It rained on Thursday. And with that rain, our crawlspace flooded for the third time in as many weeks. I was totally frustrated and fed up and ready to quit. As we worked to clean out as much of the water as we could between storms, I started to seriously consider withdrawing from the race. But then I thought more about it - a day on the trails might be just what I needed to clear my head and relieve some of my stress. So I decided to give it a go.
Friday morning, I'm laying in bed waiting for the alarm to go off before I get up, and I'm sure I hear rain on the roof. Rain that could possibly be re-flooding the crawlspace. Rain that would definitely be muddy-ing up the trails. Once again, the idea of withdrawing reared it's ugly head. Turns out it was just the sound of the fan in the hallway and not rain, but I still thought about withdrawing.

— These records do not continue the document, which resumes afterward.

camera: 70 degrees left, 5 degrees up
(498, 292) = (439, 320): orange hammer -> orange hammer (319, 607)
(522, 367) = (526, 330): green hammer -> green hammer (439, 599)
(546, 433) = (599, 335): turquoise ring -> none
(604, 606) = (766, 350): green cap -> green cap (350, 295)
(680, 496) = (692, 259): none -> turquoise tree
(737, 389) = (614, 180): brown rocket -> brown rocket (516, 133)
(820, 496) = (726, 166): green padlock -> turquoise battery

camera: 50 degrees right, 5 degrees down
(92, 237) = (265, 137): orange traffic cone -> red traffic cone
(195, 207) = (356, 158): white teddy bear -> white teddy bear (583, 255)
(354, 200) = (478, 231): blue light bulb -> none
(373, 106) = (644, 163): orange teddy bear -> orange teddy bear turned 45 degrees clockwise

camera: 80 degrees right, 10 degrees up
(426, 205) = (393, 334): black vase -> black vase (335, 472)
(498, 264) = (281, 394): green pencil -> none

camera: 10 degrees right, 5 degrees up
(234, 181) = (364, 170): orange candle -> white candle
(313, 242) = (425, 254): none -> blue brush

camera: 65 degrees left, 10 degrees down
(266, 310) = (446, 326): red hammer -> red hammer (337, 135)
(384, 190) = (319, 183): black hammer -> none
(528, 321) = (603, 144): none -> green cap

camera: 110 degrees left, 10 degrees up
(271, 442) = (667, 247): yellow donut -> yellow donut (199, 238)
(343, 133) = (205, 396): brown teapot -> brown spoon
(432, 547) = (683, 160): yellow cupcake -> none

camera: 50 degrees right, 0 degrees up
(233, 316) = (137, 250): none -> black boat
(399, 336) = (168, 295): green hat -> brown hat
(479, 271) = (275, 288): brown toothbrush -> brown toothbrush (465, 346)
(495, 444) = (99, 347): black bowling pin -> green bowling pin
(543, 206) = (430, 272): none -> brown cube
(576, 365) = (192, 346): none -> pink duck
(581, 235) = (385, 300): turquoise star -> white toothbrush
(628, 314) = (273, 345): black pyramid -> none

I'm slow enough right now when it's dry - the thought of how much mud and slippery trails would slow me down even more was just downright depressing. Again, I gave it some thought and the stress-relieving, head clearing positive aspects of a day on the trails (even wet, muddy ones) won and I talked myself into running anyway.
It's now Saturday morning and the big question of the day is "to run or not to run?" For some, it's a silly question. Most race days, for me, it's a no brainer. But this one, this morning, was different. I didn't wake up all excited and pumped to get to the race. Ordinary race days I hop out of bed and get dressed in a flash and I'm ready to leave early. This race day, I dawdled; I procrastinated. I started putting on my race outfit, thinking that if I could just get dressed, I might feel more like running. Nope. Not even my lovely, fun, inspiring, green sparkle skirt could shake my "don't want to run today" blues.
There was a small part of me that wanted to run. But unfortunately, that part of me wasn't strong enough to beat the part of me that didn't want to run. It couldn't overcome the fear of slipping in the mud, sliding down one of the steep sections of trail and breaking some bone on one of the big rocks. It couldn't overcome the major feeling of unpreparedness that comes from the lack of motivation to train that's been plaguing me all spring. It couldn't overcome the mental hole I've fallen into the past week or so.
Running is a mental game. If my head were in the right place, I could overcome all of that and run this race anyway. But today, it's not. It's feeling too many doubts. And the Dirty Dog is not a race to run when you're doubtful. It's too hard of a course to not take seriously; you can't just wing it. You have to be all there; you have to go all the way and give it all you've got and then some. And today I just don't have it to give.